PROMPT
Copy the data from its start through the line containing "Reading left to", inclusive, changing "groups" to "clusters" and leaving everything else as it is. Leave out the pictures.

DATASET EXCERPTS

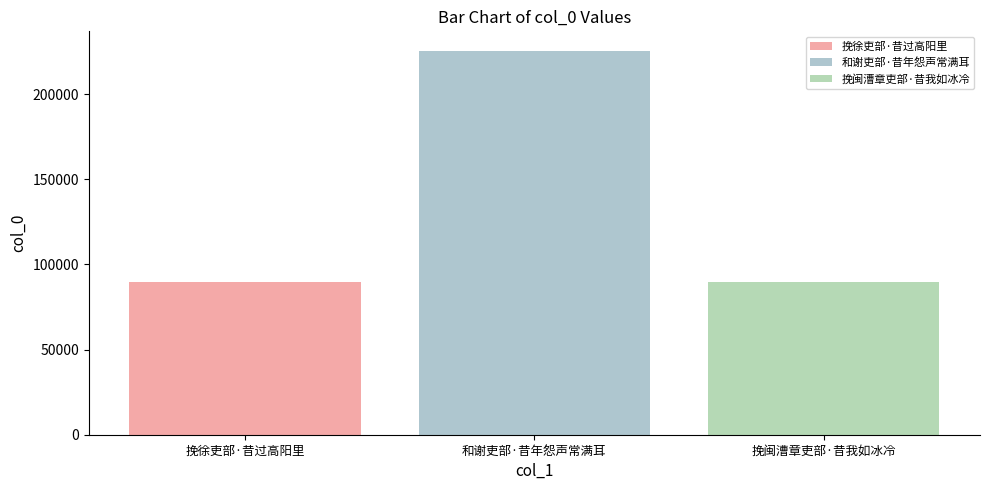

How many categories are shown in the chart?

1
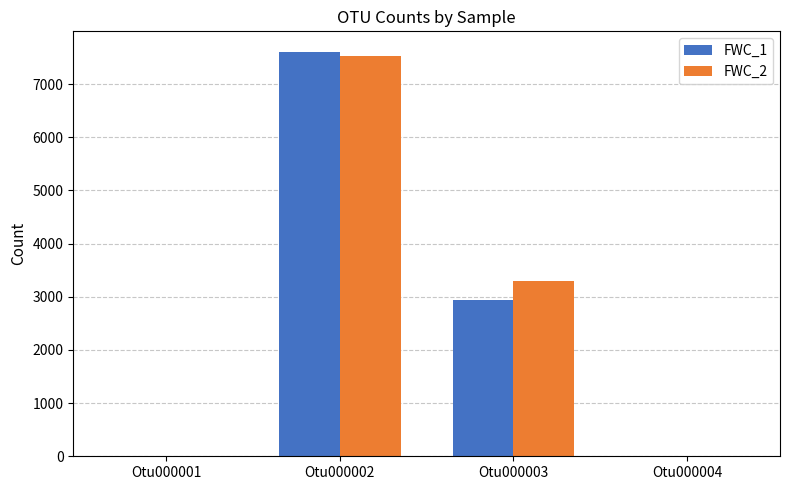

How many groups of bars are there?

4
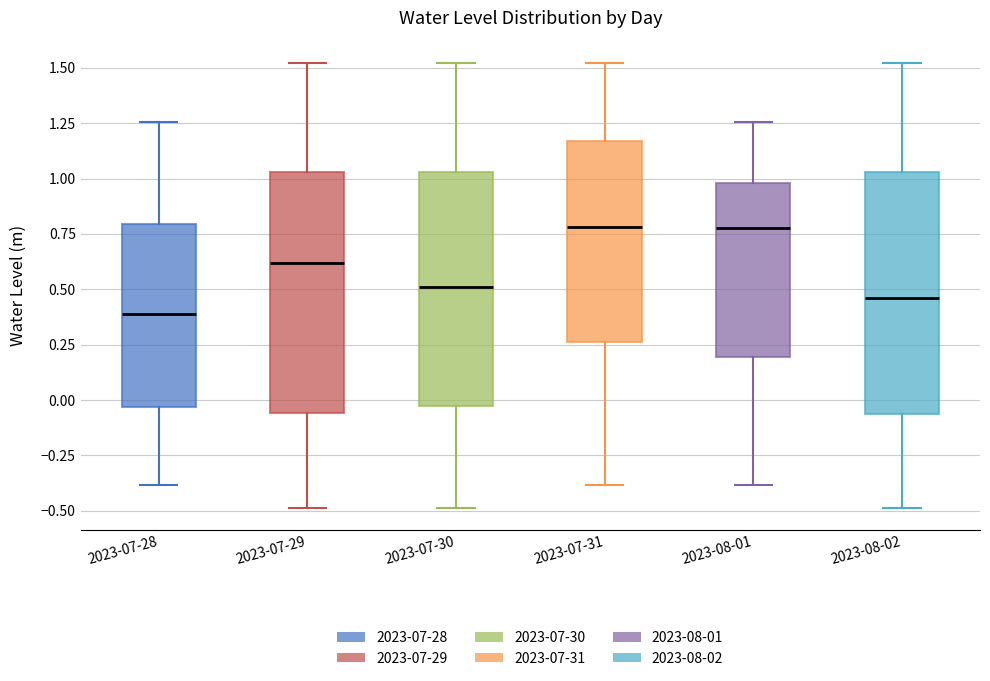

Reading left to right, read every box against the y-axis: the position of its median line, the range the box covers, and the ends of its whiskers. The values are not printed on the chart, so give them approximately, as read against the axis.

2023-07-28: median 0.40, box -0.05 to 0.80, whiskers -0.40 to 1.25
2023-07-29: median 0.60, box -0.05 to 1.05, whiskers -0.50 to 1.50
2023-07-30: median 0.50, box -0.05 to 1.05, whiskers -0.50 to 1.50
2023-07-31: median 0.80, box 0.25 to 1.15, whiskers -0.40 to 1.50
2023-08-01: median 0.80, box 0.20 to 1.00, whiskers -0.40 to 1.25
2023-08-02: median 0.45, box -0.05 to 1.05, whiskers -0.50 to 1.50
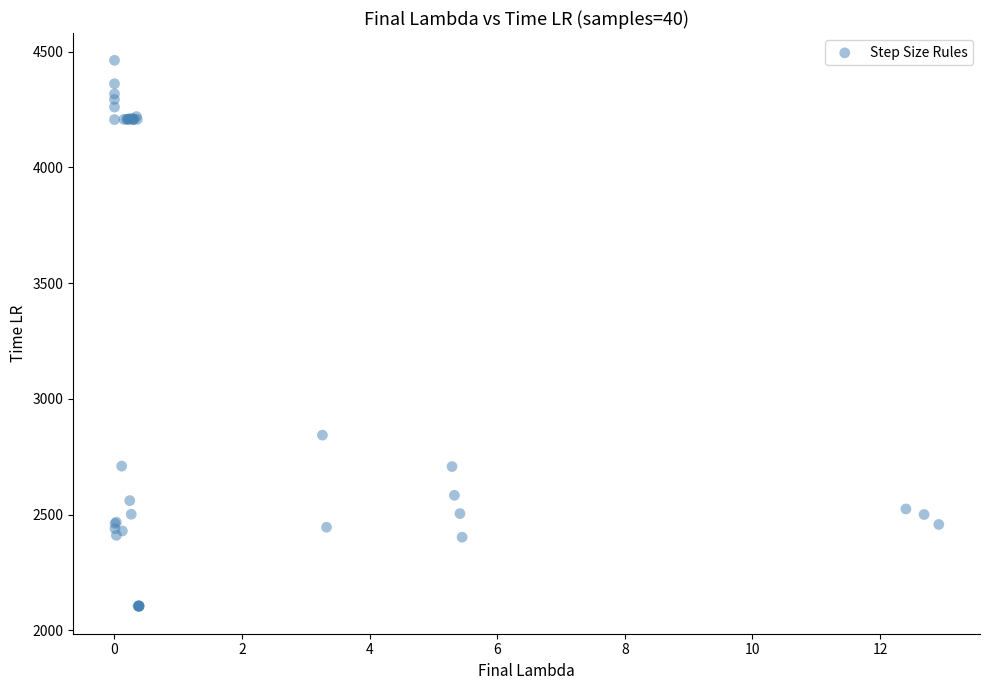

What Y value in the scatter plot is closest to 3282?

2843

ANSWER BOX
How many categories are shown in the chart?

1

How many clusters of bars are there?

4

Reading left to right, read every box against the y-axis: the position of its median line, the range the box covers, and the ends of its whiskers. The values are not printed on the chart, so give them approximately, as read against the axis.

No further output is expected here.